▶ DIRECTIVE:
In the entries that follow, find the line containing "High-class cabin materials", then output exactly every line from the first through that one.

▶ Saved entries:
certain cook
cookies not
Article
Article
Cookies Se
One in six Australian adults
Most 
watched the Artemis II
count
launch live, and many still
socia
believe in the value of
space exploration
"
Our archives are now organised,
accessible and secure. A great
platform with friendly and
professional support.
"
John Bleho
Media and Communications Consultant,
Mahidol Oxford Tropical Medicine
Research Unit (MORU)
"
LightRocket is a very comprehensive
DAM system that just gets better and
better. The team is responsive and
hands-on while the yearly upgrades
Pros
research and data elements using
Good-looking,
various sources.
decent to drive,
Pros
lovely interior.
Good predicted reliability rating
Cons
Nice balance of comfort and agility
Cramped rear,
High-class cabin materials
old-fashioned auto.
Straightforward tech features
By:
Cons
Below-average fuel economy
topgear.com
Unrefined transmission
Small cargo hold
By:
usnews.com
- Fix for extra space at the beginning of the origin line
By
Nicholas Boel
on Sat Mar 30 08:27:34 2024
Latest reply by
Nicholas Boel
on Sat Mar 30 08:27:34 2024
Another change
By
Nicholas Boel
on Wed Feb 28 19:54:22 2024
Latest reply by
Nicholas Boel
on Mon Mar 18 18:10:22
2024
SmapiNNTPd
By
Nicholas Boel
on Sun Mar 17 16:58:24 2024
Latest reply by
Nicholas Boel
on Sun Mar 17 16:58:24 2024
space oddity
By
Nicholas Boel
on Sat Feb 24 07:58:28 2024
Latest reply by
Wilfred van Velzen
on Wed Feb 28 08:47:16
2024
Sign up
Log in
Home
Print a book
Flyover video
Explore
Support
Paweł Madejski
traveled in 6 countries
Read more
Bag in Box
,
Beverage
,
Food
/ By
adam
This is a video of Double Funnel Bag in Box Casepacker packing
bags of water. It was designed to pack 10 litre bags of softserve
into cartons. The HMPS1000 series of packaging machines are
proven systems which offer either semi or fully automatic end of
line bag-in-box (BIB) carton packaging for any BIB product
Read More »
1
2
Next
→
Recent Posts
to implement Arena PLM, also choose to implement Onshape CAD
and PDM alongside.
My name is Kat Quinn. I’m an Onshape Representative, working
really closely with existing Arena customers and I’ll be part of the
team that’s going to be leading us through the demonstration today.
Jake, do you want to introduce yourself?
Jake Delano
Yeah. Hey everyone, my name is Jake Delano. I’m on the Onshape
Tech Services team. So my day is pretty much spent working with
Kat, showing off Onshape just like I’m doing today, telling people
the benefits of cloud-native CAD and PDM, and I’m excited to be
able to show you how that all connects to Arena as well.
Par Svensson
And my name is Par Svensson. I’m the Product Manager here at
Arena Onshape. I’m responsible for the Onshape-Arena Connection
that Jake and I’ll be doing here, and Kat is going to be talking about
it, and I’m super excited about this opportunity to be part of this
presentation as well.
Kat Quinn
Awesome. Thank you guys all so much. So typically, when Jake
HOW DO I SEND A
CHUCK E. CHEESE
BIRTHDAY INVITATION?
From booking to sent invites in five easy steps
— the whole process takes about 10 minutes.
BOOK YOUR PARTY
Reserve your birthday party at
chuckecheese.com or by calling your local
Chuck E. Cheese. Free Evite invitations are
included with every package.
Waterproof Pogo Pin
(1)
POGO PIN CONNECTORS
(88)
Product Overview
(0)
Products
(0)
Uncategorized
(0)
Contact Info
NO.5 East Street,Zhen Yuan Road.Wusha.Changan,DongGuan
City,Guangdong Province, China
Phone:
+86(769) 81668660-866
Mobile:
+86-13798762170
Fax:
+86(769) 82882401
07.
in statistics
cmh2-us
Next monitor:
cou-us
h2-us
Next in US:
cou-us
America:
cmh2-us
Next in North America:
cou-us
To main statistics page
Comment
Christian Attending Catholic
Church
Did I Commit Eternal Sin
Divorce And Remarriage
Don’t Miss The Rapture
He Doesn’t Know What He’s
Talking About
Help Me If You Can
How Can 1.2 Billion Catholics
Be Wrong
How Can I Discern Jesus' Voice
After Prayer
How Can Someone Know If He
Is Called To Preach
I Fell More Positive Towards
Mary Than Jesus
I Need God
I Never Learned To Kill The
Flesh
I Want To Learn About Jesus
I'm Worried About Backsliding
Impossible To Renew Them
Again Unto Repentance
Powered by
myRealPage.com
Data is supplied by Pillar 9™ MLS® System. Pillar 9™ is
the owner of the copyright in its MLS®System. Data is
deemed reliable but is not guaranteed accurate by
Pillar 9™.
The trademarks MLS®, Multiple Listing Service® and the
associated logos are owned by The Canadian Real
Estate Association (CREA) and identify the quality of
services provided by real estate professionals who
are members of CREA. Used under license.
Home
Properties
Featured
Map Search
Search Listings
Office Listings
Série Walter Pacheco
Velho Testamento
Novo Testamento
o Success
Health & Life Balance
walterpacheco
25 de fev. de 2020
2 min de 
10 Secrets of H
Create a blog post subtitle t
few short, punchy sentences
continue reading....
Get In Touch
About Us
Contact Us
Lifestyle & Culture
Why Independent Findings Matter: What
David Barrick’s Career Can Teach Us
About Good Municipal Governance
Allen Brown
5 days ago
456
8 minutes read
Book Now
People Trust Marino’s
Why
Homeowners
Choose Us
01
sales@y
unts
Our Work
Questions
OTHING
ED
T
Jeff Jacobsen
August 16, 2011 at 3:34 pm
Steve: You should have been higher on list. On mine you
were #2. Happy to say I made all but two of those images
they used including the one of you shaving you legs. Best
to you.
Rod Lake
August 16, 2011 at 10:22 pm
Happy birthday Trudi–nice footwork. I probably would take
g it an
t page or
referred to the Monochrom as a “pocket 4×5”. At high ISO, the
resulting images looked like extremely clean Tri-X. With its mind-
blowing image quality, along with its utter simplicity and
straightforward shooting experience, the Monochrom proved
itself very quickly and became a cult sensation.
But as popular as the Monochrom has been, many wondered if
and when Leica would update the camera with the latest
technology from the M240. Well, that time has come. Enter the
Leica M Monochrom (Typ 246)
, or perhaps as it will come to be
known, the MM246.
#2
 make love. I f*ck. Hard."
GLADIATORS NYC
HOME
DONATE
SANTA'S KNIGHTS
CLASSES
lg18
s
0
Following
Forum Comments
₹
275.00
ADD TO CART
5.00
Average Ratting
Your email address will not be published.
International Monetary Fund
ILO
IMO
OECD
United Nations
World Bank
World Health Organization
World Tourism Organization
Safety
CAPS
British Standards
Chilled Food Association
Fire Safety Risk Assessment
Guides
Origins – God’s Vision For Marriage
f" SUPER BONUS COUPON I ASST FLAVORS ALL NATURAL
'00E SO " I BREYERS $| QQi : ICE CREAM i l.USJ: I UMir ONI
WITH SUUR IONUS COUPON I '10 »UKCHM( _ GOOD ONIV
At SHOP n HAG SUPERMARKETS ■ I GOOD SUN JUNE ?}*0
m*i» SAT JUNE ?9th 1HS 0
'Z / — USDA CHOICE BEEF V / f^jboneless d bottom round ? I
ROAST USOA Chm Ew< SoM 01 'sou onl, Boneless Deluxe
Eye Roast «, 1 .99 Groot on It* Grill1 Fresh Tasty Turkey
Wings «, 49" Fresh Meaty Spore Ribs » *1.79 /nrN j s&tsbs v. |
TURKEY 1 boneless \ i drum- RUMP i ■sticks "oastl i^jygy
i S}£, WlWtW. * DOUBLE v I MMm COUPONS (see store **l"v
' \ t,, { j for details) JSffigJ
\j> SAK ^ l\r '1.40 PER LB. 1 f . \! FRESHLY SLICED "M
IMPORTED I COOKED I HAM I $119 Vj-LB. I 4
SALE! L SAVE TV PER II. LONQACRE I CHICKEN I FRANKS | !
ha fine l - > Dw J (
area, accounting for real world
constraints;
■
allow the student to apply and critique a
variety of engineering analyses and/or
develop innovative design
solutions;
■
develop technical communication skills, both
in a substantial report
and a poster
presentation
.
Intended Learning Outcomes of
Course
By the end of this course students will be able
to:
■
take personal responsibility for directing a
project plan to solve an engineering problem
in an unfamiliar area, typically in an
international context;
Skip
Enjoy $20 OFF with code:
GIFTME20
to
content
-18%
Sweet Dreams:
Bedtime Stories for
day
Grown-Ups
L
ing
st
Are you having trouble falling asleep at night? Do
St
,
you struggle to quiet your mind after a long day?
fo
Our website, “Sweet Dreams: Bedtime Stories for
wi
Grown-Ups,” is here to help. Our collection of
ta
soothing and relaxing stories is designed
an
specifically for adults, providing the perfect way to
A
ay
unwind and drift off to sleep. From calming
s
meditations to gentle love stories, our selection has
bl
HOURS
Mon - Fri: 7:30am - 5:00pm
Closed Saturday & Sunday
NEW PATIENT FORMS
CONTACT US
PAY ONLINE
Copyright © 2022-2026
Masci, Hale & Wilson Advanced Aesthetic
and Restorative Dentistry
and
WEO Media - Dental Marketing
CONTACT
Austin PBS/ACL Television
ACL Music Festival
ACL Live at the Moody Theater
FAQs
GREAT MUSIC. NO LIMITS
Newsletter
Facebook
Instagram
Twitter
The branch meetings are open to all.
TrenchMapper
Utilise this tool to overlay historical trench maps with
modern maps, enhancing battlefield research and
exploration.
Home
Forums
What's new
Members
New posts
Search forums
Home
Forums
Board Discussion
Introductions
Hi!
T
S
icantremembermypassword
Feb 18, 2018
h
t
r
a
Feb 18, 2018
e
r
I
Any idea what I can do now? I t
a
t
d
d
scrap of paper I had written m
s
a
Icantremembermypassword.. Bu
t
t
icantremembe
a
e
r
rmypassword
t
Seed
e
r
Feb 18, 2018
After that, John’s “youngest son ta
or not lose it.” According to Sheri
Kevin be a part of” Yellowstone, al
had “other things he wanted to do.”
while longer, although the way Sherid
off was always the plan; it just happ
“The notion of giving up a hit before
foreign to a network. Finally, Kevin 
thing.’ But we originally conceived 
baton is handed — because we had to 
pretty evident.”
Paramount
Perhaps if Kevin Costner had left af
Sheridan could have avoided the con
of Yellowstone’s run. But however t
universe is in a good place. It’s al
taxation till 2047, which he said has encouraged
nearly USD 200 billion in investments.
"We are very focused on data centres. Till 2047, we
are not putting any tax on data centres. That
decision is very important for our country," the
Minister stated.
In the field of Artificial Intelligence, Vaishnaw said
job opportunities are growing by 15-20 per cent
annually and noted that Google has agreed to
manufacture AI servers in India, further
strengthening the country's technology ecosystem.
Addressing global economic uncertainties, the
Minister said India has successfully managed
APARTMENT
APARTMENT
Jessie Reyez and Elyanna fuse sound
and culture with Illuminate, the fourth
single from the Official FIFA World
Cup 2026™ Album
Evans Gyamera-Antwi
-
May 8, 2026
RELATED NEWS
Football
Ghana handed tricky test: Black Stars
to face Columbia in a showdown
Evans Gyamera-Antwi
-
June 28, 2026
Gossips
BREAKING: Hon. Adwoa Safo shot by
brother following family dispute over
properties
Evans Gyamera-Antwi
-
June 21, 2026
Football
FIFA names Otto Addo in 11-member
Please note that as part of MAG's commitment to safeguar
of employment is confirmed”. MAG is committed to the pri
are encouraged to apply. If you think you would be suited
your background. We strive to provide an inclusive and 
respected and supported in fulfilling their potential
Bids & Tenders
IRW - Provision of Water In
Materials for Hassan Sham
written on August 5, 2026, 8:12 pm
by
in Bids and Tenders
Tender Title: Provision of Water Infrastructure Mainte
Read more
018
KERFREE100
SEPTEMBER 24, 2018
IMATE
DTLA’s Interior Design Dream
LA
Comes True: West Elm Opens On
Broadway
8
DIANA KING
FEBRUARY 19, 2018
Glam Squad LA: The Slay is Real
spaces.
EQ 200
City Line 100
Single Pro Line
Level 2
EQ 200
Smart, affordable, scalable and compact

▶ EXERCISE RESPONSE:
certain cook
cookies not
Article
Article
Cookies Se
One in six Australian adults
Most 
watched the Artemis II
count
launch live, and many still
socia
believe in the value of
space exploration
"
Our archives are now organised,
accessible and secure. A great
platform with friendly and
professional support.
"
John Bleho
Media and Communications Consultant,
Mahidol Oxford Tropical Medicine
Research Unit (MORU)
"
LightRocket is a very comprehensive
DAM system that just gets better and
better. The team is responsive and
hands-on while the yearly upgrades
Pros
research and data elements using
Good-looking,
various sources.
decent to drive,
Pros
lovely interior.
Good predicted reliability rating
Cons
Nice balance of comfort and agility
Cramped rear,
High-class cabin materials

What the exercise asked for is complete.